With the rise of remote work (and ultra fast Wi-Fi), virtual job interviews have become par for the course. But there’s an art to mastering them, and unfortunately, what works in an in-person interview doesn’t always work in one held on Zoom. Even the seemingly slightest mistake could cost a perfectly qualified candidate the gig at hand.
And they may not even realize that they’re making a mistake.
According to new research from resume-writing service TopResume, job candidates are blowing their virtual interviews by making the following flubs.
- Avoiding eye contact or staring into space. This was actually rated as the most costly mistake to make, and despite how unnatural it may feel to look into the camera while speaking, it is highly recommended over the alternative.

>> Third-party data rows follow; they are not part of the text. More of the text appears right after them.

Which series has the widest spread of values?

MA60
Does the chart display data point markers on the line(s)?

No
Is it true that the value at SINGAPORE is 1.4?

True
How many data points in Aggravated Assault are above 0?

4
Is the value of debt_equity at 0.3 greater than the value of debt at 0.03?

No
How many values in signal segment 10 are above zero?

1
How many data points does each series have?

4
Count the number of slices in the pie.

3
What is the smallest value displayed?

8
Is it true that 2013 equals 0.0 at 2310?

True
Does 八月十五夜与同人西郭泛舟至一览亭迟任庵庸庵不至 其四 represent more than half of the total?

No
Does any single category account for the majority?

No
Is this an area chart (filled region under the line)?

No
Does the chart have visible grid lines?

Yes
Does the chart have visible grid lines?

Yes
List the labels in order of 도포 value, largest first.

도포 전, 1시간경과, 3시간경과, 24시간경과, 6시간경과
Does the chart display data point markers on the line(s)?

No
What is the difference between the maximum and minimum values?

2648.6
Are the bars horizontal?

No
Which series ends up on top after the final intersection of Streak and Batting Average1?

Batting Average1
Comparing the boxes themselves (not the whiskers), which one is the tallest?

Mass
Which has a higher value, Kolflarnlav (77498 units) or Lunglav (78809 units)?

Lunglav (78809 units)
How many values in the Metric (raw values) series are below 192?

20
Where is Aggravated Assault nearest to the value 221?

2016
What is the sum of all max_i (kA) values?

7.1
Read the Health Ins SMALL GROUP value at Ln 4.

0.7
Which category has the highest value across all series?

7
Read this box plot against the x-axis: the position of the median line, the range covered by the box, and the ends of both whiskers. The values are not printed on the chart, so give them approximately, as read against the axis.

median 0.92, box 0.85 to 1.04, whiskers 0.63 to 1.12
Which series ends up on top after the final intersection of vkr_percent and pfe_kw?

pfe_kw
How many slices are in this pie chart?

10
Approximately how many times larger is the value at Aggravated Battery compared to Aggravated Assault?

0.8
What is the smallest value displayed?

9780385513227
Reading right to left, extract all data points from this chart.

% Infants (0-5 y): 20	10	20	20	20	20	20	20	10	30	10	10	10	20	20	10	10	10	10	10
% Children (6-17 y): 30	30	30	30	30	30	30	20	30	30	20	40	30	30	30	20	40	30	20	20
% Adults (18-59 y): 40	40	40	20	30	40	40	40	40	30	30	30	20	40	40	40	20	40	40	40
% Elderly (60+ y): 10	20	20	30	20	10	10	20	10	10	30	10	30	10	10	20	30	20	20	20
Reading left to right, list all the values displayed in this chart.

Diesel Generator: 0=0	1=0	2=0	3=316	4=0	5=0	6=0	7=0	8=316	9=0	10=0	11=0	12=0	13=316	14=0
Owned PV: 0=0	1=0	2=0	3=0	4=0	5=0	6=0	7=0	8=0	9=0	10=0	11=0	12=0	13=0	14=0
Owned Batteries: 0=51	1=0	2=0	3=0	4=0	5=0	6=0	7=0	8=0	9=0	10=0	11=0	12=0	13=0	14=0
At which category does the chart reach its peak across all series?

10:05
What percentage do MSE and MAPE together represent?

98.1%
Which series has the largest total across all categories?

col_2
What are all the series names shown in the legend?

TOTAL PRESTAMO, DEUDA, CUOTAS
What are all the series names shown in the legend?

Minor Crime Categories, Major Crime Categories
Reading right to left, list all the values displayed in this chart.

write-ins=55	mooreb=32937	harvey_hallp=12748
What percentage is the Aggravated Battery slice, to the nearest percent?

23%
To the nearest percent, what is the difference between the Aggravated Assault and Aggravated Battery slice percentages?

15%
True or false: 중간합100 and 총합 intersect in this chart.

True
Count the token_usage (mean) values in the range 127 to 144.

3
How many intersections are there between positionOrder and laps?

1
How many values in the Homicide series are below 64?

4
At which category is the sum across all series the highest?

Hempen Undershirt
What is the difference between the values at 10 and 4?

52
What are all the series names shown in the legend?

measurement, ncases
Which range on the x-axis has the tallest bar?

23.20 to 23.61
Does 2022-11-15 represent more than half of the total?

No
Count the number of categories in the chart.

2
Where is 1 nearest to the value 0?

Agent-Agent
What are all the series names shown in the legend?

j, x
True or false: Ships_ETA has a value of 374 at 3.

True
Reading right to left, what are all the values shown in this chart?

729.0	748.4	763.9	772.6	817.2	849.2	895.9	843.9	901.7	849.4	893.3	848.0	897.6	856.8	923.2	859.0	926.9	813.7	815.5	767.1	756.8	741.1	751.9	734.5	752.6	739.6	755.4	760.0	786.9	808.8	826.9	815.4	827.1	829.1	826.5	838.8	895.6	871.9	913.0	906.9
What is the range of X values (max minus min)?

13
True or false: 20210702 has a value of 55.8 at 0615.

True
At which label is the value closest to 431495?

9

- Sitting in a messy room.
- Leaving inappropriate tabs or apps open when screen-sharing.
- Using an unprofessional background.
- Being interrupted by the candidate’s family members.
TopResume compiled the list by asking employers to cite the worst possible offenses a job candidate can commit.
Note that aside from the first botch on the list, none of these mistakes are of the sort that one could make during an in-person interview, which just goes to show how important it is that one refines their online etiquette for these Zoom-heavy times.
“Although virtual interviews have become a ubiquitous part of the hiring process, even as more companies are requiring employees to return to the office, our data shows many job candidates have yet to master the art of the virtual interview — and it’s sabotaging their candidacy,” said Amanda Augustine, career expert for TopResume. “Fortunately, these mistakes can be easily avoided with modest preparation, while helping job seekers focus on connecting with the on-screen interviewer, demonstrate their qualifications, and better determine if it’s the right opportunity.”
In addition to being mindful to not make the five critical mistakes highlighted, job candidates partaking in Zoom interviews should also do the following, according to LinkedIn:
- Be in a brightly lit room.
- Use a fully charged or plugged in laptop that has all its software updates.
- Let everyone in your home know that you’re in an interview.
- Practice using Zoom or whatever software the interview will take place on before you hope into the interview.
- Test your audio and microphone beforehand.
- Silence your phone and desktop notifications.